Nearly three years later, the accumulated stress nearly killed him. In October 2023, after learning the SEC had filed charges against him personally, Brown experienced what seemed like altitude sickness in Zurich. By the time he landed home, he couldn’t walk from the airport terminal to his car without stopping. He was having a heart attack. This story isn’t just about one catastrophic breach; it’s a warning about an industry that demands 24/7 vigilance while placing enormous personal liability on leaders. Brown now advocates for companies to employ psychiatrists during major incidents, recognizing the isolation of accountability. Great lessons in this article on managing burnout before and after a major incident.
💡 Connecting the Dots
The core lesson across this week’s stories is that detection and response systems built for human-scale operations are collapsing under modern volumes, and the consequences range from catastrophic breaches to long-term health issues.

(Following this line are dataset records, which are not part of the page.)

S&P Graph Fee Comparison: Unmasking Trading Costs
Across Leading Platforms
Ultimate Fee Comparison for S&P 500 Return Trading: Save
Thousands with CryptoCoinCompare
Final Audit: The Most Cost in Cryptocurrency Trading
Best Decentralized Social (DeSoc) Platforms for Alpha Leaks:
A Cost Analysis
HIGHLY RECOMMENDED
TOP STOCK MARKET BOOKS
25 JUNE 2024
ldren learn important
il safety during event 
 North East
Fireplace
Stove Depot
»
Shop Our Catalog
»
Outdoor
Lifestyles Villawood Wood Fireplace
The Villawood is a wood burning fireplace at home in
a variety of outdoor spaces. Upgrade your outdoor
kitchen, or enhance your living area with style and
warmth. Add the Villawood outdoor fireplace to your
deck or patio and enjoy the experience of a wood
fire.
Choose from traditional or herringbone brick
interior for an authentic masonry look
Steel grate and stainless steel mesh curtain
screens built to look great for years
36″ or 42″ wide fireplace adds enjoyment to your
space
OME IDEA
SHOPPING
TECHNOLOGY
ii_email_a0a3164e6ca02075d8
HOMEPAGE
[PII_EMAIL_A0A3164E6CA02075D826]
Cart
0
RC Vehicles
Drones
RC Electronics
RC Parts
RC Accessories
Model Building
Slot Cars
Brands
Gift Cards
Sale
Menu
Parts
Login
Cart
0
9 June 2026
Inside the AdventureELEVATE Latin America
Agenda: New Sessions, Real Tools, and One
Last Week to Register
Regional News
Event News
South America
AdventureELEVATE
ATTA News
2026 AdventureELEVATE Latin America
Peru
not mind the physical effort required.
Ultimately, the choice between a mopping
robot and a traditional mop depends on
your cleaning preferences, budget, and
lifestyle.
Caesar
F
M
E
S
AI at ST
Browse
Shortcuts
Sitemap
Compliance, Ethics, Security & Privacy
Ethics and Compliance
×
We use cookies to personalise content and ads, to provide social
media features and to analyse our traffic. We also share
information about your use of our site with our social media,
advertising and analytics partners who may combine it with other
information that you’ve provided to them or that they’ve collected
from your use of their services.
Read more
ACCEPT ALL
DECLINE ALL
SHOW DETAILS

The volume problem is systemic, and probably not solvable through additional effort alone. The sustainable path forward requires three admissions:
Accept human limits: You cannot manually review 10,000 PRs, staff 24/7 SOCs adequately, or defend everything simultaneously.
Augment strategically: Use AI where it excels (Datadog’s 99.3% accuracy detecting malicious intent), focus on high-quality signals, automate response (SOAR), and ruthlessly prioritize (critical asset analysis over ATT&CK completeness).
Measure what matters: Coverage percentages and SLA compliance rates mean nothing if you’re not meeting them or if breaches still happen; focus on protecting critical assets and the humans doing the protecting.
The organizations that survive won’t have the most expensive (and expansive) security stacks - they’ll be the ones that made strategic choices about what not to protect, automated relentlessly to match adversary scale, and stopped pretending human willpower can bridge the gap between detection volume and response capacity.